Representative picture: Photo: Getty Images
Stress is bad for you -- you've heard it a thousand times. But it can be good for your immune system, says a study.
Short-term stress, the fight-or-flight response, a mobilisation of bodily resources lasting minutes or hours in response to immediate threats -- stimulates immune activity, said Firdaus Dhabhar, associate professor of psychiatry and behavioural sciences and member of the Stanford University Institute for Immunity, Transplantation, and Infection.
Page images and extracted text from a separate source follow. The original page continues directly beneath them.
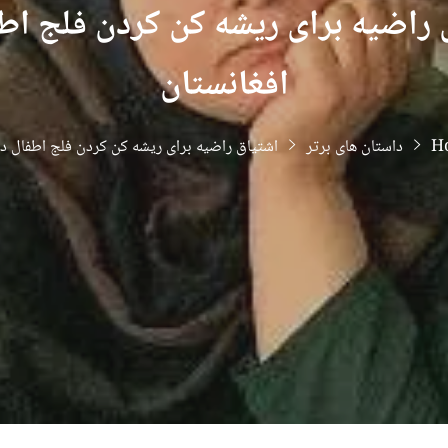
 راضیه برای ریشه کن کردن فلج اطف
افغانستان
H
داستان های برتر
اشتیاق راضیه برای ریشه کن کردن فلج اطفال در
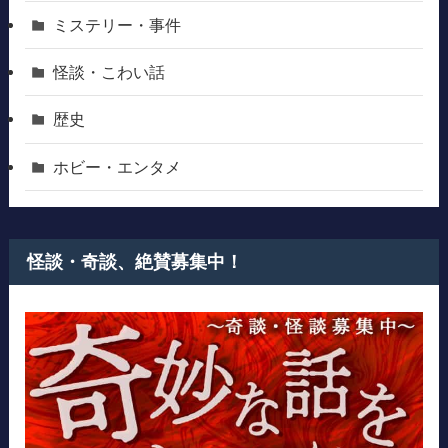
ミステリー・事件
怪談・こわい話
歴史
ホビー・エンタメ
怪談・奇談、絶賛募集中！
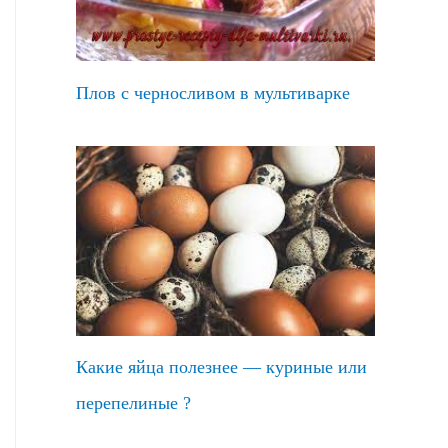
Плов с черносливом в мультиварке
Какие яйца полезнее — куриные или
перепелиные ?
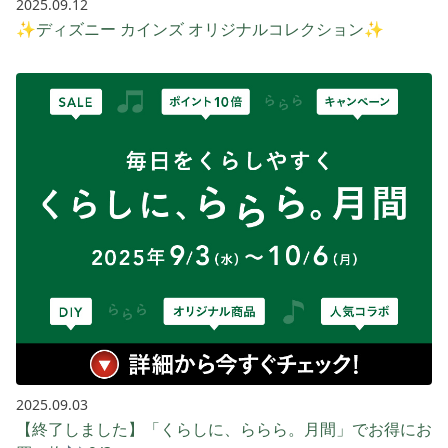
2025.09.12
✨ディズニー カインズ オリジナルコレクション✨
2025.09.03
【終了しました】「くらしに、ららら。月間」でお得にお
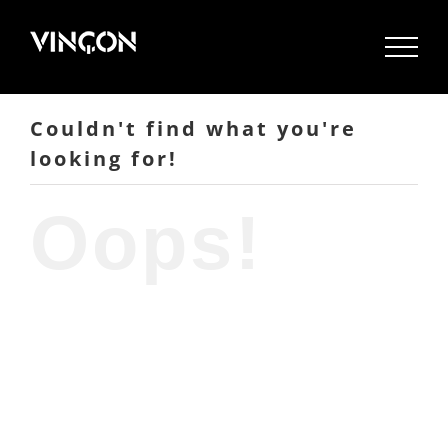
Skip
to
content
Couldn't find what you're
looking for!
Oops!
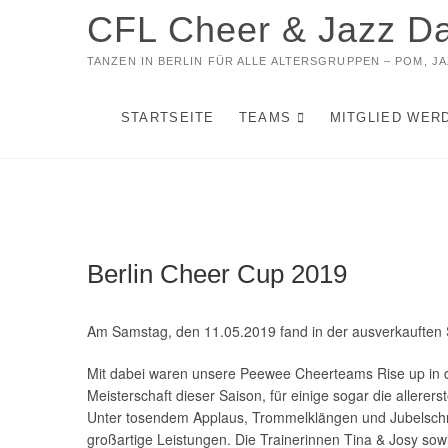
Zum
CFL Cheer & Jazz D
Inhalt
springen
TANZEN IN BERLIN FÜR ALLE ALTERSGRUPPEN – POM, 
STARTSEITE
TEAMS
MITGLIED WER
Berlin Cheer Cup 2019
Am Samstag, den 11.05.2019 fand in der ausverkauften S
Mit dabei waren unsere Peewee Cheerteams Rise up in de
Meisterschaft dieser Saison, für einige sogar die allere
Unter tosendem Applaus, Trommelklängen und Jubelschr
großart
ige Leistungen. Die Trainerinnen Tina & Josy sow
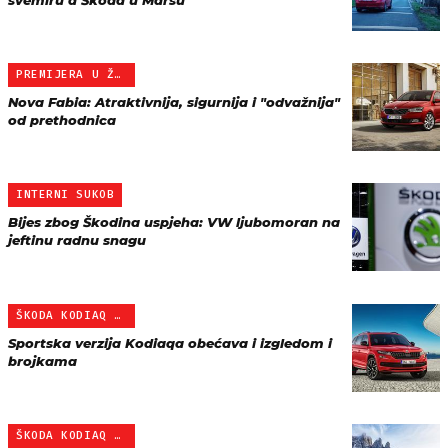
svemiru a Škoda u Marsu
PREMIJERA U ŽENEVI
Nova Fabia: Atraktivnija, sigurnija i "odvažnija"
od prethodnica
INTERNI SUKOB
Bijes zbog Škodina uspjeha: VW ljubomoran na
jeftinu radnu snagu
ŠKODA KODIAQ SPORTLINE
Sportska verzija Kodiaqa obećava i izgledom i
brojkama
ŠKODA KODIAQ SCOUT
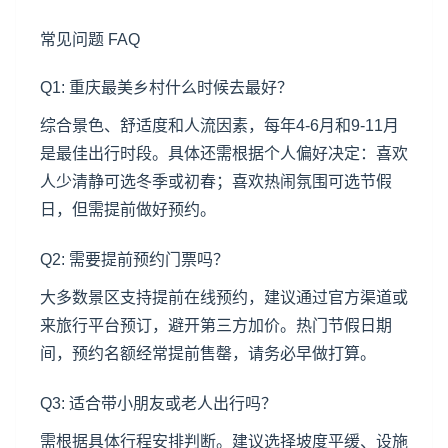
常见问题 FAQ
Q1: 重庆最美乡村什么时候去最好？
综合景色、舒适度和人流因素，每年4-6月和9-11月
是最佳出行时段。具体还需根据个人偏好决定：喜欢
人少清静可选冬季或初春；喜欢热闹氛围可选节假
日，但需提前做好预约。
Q2: 需要提前预约门票吗？
大多数景区支持提前在线预约，建议通过官方渠道或
来旅行平台预订，避开第三方加价。热门节假日期
间，预约名额经常提前售罄，请务必早做打算。
Q3: 适合带小朋友或老人出行吗？
需根据具体行程安排判断。建议选择坡度平缓、设施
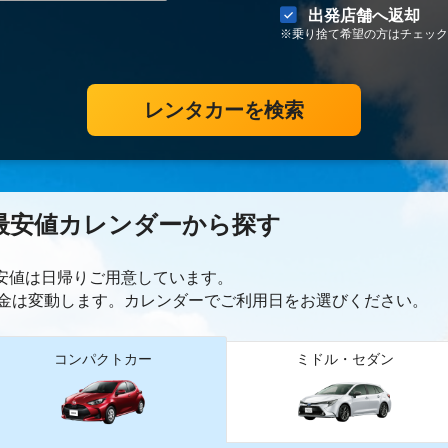
出発店舗へ返却
※乗り捨て希望の方はチェック
レンタカーを検索
最安値カレンダーから探す
最安値は日帰り
ご用意しています。
金は変動します。カレンダーでご利用日をお選びください。
コンパクトカー
ミドル・セダン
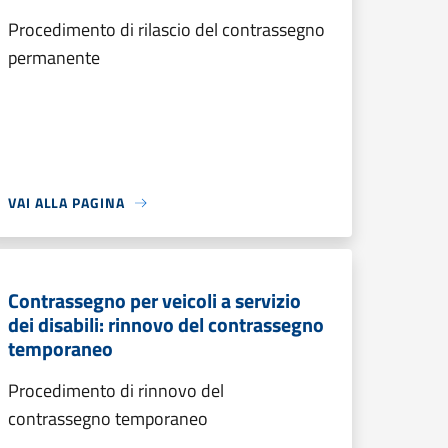
Procedimento di rilascio del contrassegno
permanente
VAI ALLA PAGINA
Contrassegno per veicoli a servizio
dei disabili: rinnovo del contrassegno
temporaneo
Procedimento di rinnovo del
contrassegno temporaneo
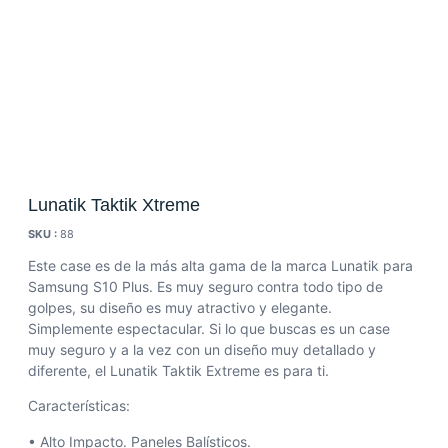
Lunatik Taktik Xtreme
SKU :
88
Este case es de la más alta gama de la marca Lunatik para
Samsung S10 Plus. Es muy seguro contra todo tipo de
golpes, su diseño es muy atractivo y elegante.
Simplemente espectacular. Si lo que buscas es un case
muy seguro y a la vez con un diseño muy detallado y
diferente, el Lunatik Taktik Extreme es para ti.
Características:
• Alto Impacto. Paneles Balísticos.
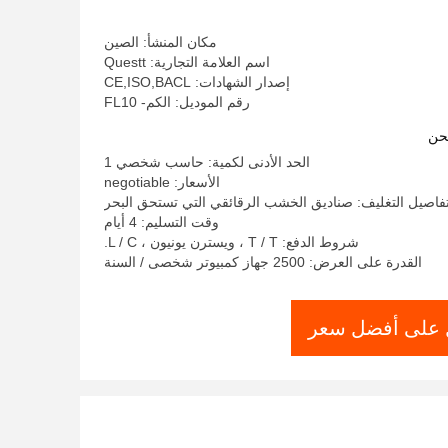
مكان المنشأ: الصين
اسم العلامة التجارية: Questt
إصدار الشهادات: CE,ISO,BACL
رقم الموديل: الكم- FL10
حن
الحد الأدنى لكمية: حاسب شخصي 1
الأسعار: negotiable
فاصيل التغليف: صناديق الخشب الرقائقي التي تستحق البحر
وقت التسليم: 4 أيام
شروط الدفع: T / T ، ويسترن يونيون ، L / C.
القدرة على العرض: 2500 جهاز كمبيوتر شخصى / السنة
على أفضل سعر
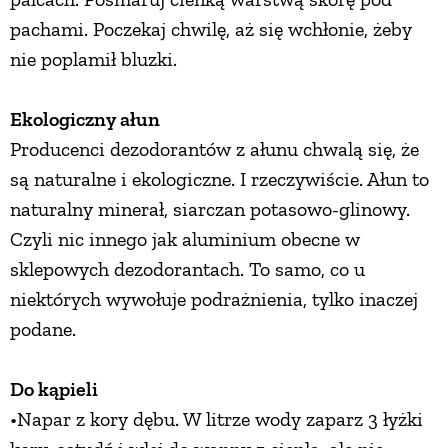
pachami. Poczekaj chwilę, aż się wchłonie, żeby
nie poplamił bluzki.
Ekologiczny ałun
Producenci dezodorantów z ałunu chwalą się, że
są naturalne i ekologiczne. I rzeczywiście. Ałun to
naturalny minerał, siarczan potasowo-glinowy.
Czyli nic innego jak aluminium obecne w
sklepowych dezodorantach. To samo, co u
niektórych wywołuje podrażnienia, tylko inaczej
podane.
Do kąpieli
•Napar z kory dębu. W litrze wody zaparz 3 łyżki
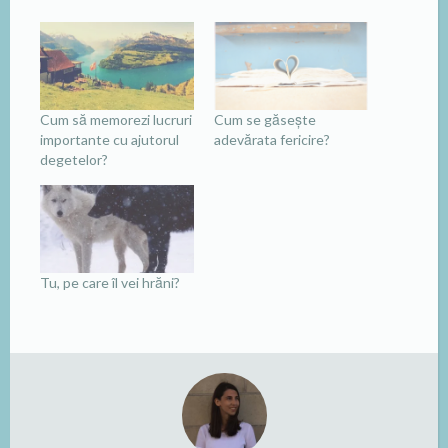
Cum să memorezi lucruri
Cum se găsește
importante cu ajutorul
adevărata fericire?
degetelor?
Tu, pe care îl vei hrăni?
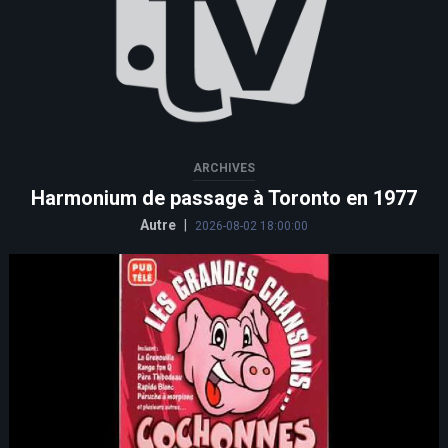
ARCHIVES
Harmonium de passage à Toronto en 1977
Autre
|
2026-08-02 18:00:00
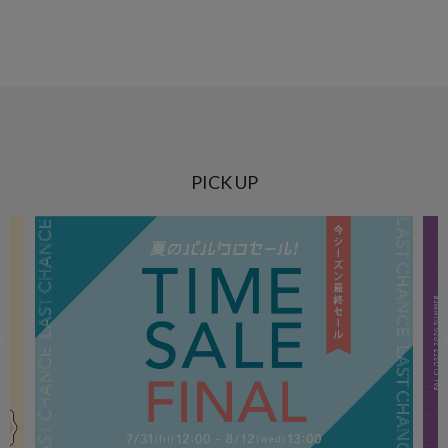
PICK UP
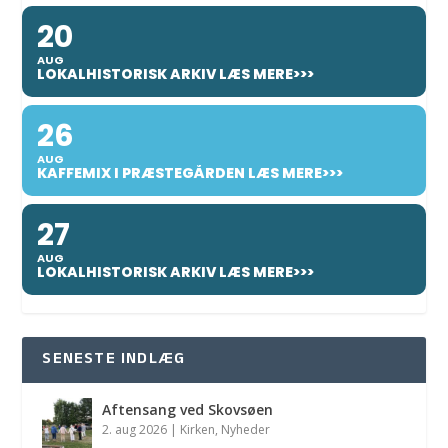
20
AUG
LOKALHISTORISK ARKIV LÆS MERE>>>
26
AUG
KAFFEMIX I PRÆSTEGÅRDEN LÆS MERE>>>
27
AUG
LOKALHISTORISK ARKIV LÆS MERE>>>
SENESTE INDLÆG
Aftensang ved Skovsøen
2. aug 2026
|
Kirken
,
Nyheder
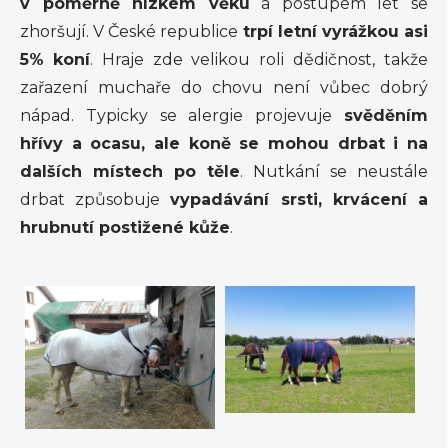
v poměrně nízkém věku
a postupem let se
zhoršují. V České republice
trpí letní vyrážkou asi
5%
koní
. Hraje zde velikou roli dědičnost, takže
zařazení muchaře do chovu není vůbec dobrý
nápad. Typicky se alergie projevuje
svěděním
hřívy a ocasu, ale koně se mohou drbat i na
dalších místech po těle
. Nutkání se neustále
drbat způsobuje
vypadávání srsti, krvácení a
hrubnutí postižené kůže
.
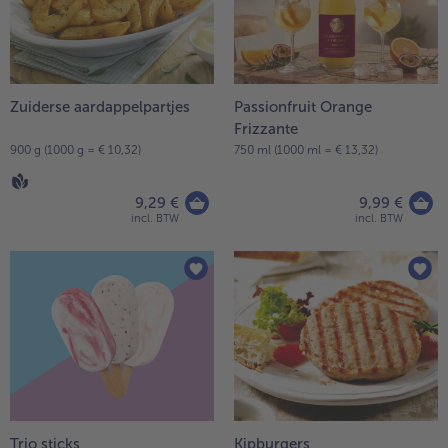
Zuiderse aardappelpartjes
Passionfruit Orange
Frizzante
900 g (1000 g = € 10,32)
750 ml (1000 ml = € 13,32)
9,29 €
9,99 €
incl. BTW
incl. BTW
Trio sticks
Kipburgers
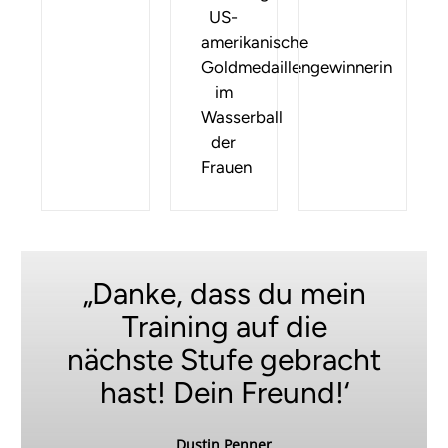
US-
amerikanische
Goldmedaillengewinnerin
im
Wasserball
der
Frauen
„Danke, dass du mein
Training auf die
nächste Stufe gebracht
hast! Dein Freund!‘
Dustin Penner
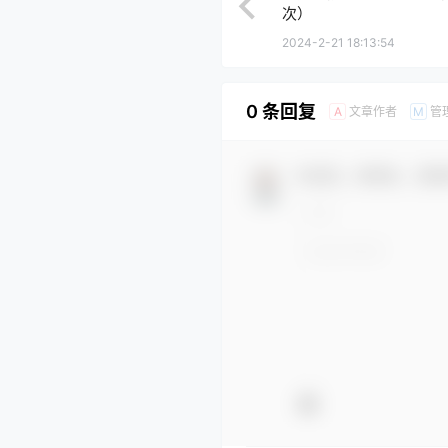
次）
2024-2-21 18:13:54
0 条回复
文章作者
管
A
M
欢迎您，新朋友，感谢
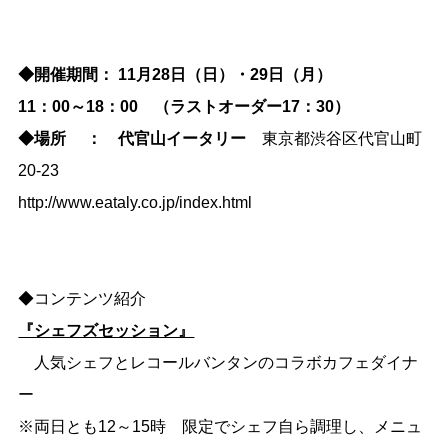
◆開催期間： 11月28日（日）・29日（月）
11：00～18：00 （ラストオーダー17：30）
◆場所 ： 代官山イータリー
東京都渋谷区代官山町
20-23
http://www.eataly.co.jp/index.html
◆コンテンツ紹介
『シェフズセッション』
人気シェフとレコールバンタンのコラボカフェダイナ
ー
※両日とも12～15時 限定でシェフ自ら調理し、メニュ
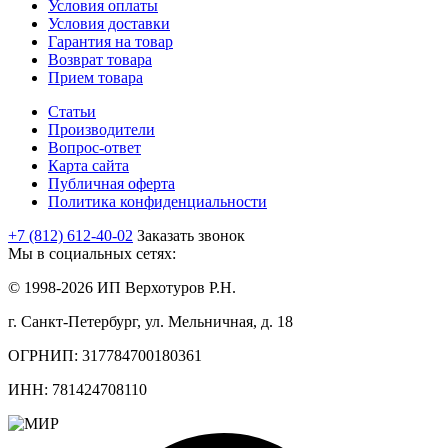
Условия оплаты
Условия доставки
Гарантия на товар
Возврат товара
Прием товара
Статьи
Производители
Вопрос-ответ
Карта сайта
Публичная оферта
Политика конфиденциальности
+7 (812) 612-40-02
Заказать звонок
Мы в социальных сетях:
© 1998-2026 ИП Верхотуров Р.Н.
г. Санкт-Петербург, ул. Мельничная, д. 18
ОГРНИП: 317784700180361
ИНН: 781424708110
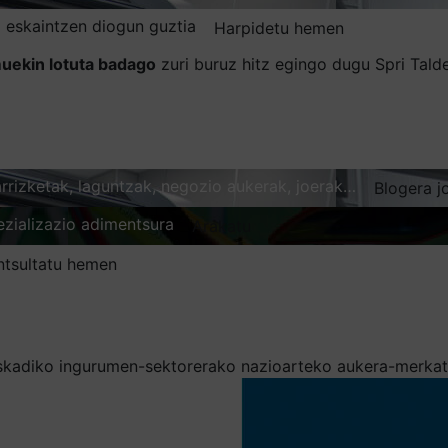
 eskaintzen diogun guztia
Harpidetu hemen
uekin lotuta badago
zuri buruz hitz egingo dugu Spri Tal
karrizketak, laguntzak, negozio aukerak, joerak…
Blogera j
ezializazio adimentsura
Arakatu
ntsultatu hemen
skadiko ingurumen-sektorerako nazioarteko aukera-merka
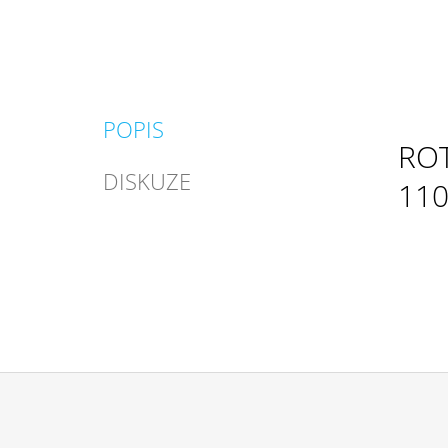
POPIS
RO
DISKUZE
110
Z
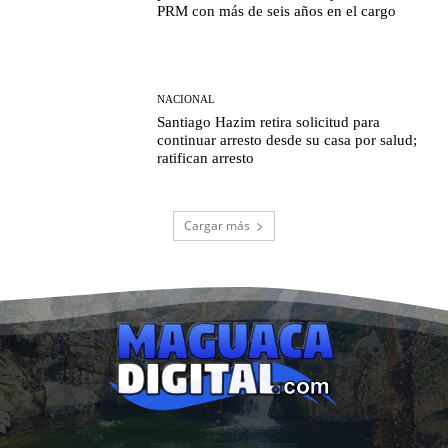
PRM con más de seis años en el cargo
NACIONAL
Santiago Hazim retira solicitud para
continuar arresto desde su casa por salud;
ratifican arresto
Cargar más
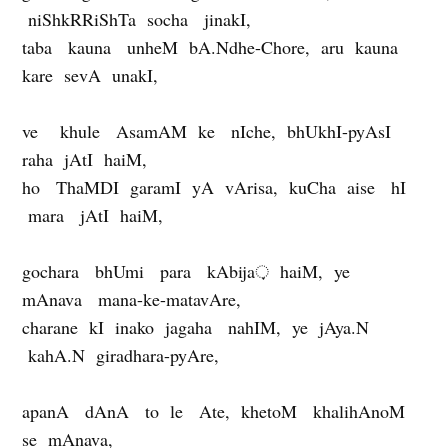
niShkRRiShTa socha jinakI,
taba kauna unheM bA.Ndhe-Chore, aru kauna
kare sevA unakI,
ve khule AsamAM ke nIche, bhUkhI-pyAsI
raha jAtI haiM,
ho ThaMDI garamI yA vArisa, kuCha aise hI
mara jAtI haiM,
gochara bhUmi para kAbija़ haiM, ye
mAnava mana-ke-matavAre,
charane kI inako jagaha nahIM, ye jAya.N
kahA.N giradhara-pyAre,
apanA dAnA to le Ate, khetoM khalihAnoM
se mAnava,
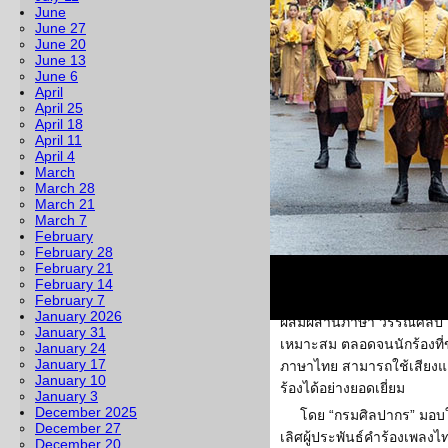
ภายใต้แนวคิด “ร่วมสืบสา
June
June 27
ด้านภาษาอย่างยั่งยืน” โดย
June 20
วัฒนธรรม เป็นประธาน พร้อ
June 13
กรมศิลปากร, “นางยุถิกา อิศ
June 6
April
วัฒนธรรม ร่วมด้วยผู้บริห
April 25
ร้อง และผู้ได้รับรางวัลเนื
April 18
April 11
2568 เข้าร่วม ณ หอประชุ
April 4
ภายในงานมีการจัดแสดง
March
March 28
เป็นกิจกรรมในการส่งเสริม
March 21
บันดาลใจให้แก่เด็ก เยาวชน
March 7
อนุรักษ์และการใช้ภาษาไทยอ
February
February 28
สำคัญคือการมอบรางวัล “เ
February 21
ผู้ประพันธ์เพลง เพื่อยกย่อ
February 14
February 7
ด้านภาษาไทย รวมถึงเชิดชู
January 2026
ผสมผสานภาษา วรรณศิลป์ ค
January 31
เหมาะสม ตลอดจนนักร้องที่ข
January 24
January 17
ภาษาไทย สามารถใช้เสียง
January 10
ร้องได้อย่างยอดเยี่ยม
January 3
December 2025
โดย “กรมศิลปากร” มอบให
December 27
เลิศผู้ประพันธ์คำร้องเพลงไท
December 20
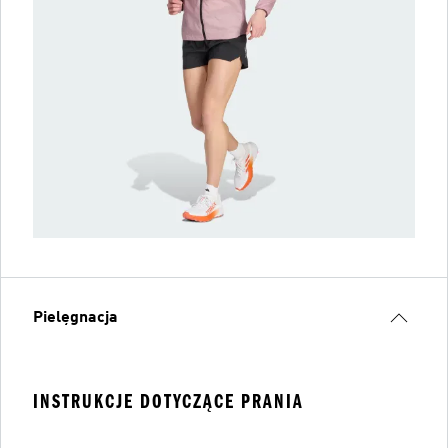
Pielęgnacja
INSTRUKCJE DOTYCZĄCE PRANIA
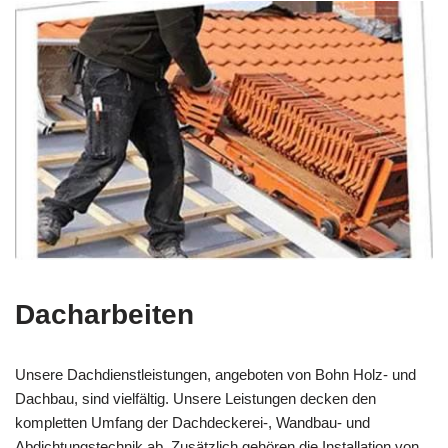
Dacharbeiten
Unsere Dachdienstleistungen, angeboten von Bohn Holz- und
Dachbau, sind vielfältig. Unsere Leistungen decken den
kompletten Umfang der Dachdeckerei-, Wandbau- und
Abdichtungstechnik ab. Zusätzlich gehören die Installation von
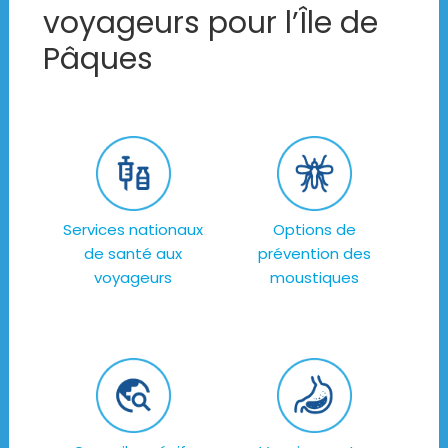
voyageurs pour l’Île de
Pâques
Services nationaux
Options de
de santé aux
prévention des
voyageurs
moustiques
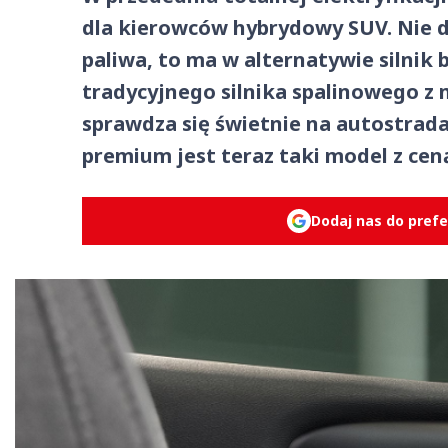
dla kierowców hybrydowy SUV. Nie d
paliwa, to ma w alternatywie silnik
tradycyjnego silnika spalinowego 
sprawdza się świetnie na autostrada
premium jest teraz taki model z ceną
Dodaj nas do pref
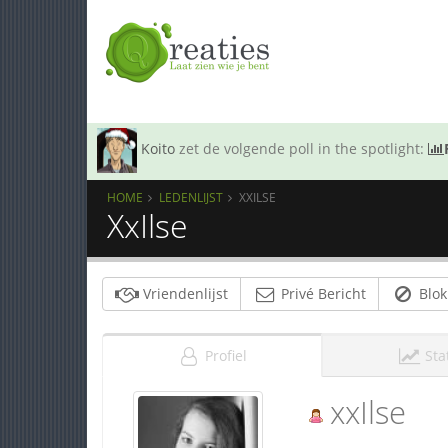
Koito
zet de volgende poll in the spotlight:
HOME
LEDENLIJST
XXILSE
XxIlse
Vriendenlijst
Privé Bericht
Blok
Profiel
Sta
xxIlse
And that's a good thing. The immune system is crucial for wound healing and preventing or fighting infection, and both wounds and infections are common risks during chases, escapes and combat, the Journal of Psychoneuroendocrinology reported.
Working with colleagues at Stanford and two other universities, Dhabhar showed that subjecting lab rats to mild stress caused a massive mobilization of several key types of immune cells into the bloodstream and then onto the skin and other tissues, according to a university statement.
This large-scale migration of immune cells, which took place over two hours, was comparable to the mustering of troops in a crisis, Dhabhar said. He and colleagues had previously shown that a similar immune-cell redistribution in patients experiencing the short-term stress of surgery predicts enhanced postoperative recovery.
Investigators were able to show that the massive redistribution of immune cells throughout the body was orchestrated by three hormones released by the adrenal glands, in different amounts and at different times, in response to the stress-inducing event. These hormones are the brain's call-to-arms to the rest of the body, Dhabhar said.
"Mother Nature gave us the fight-or-flight stress response to help us, not to kill us," said Dhabhar, who has been conducting experiments for well over a decade on the effects of the major stress hormones on the immune system.
The findings paint a clearer picture of exactly how the mind influences immune activity. "An impala's immune system has no way of knowing that a lion is lurking in the grass and is about to pounce, but its brain does," Dhabhar added.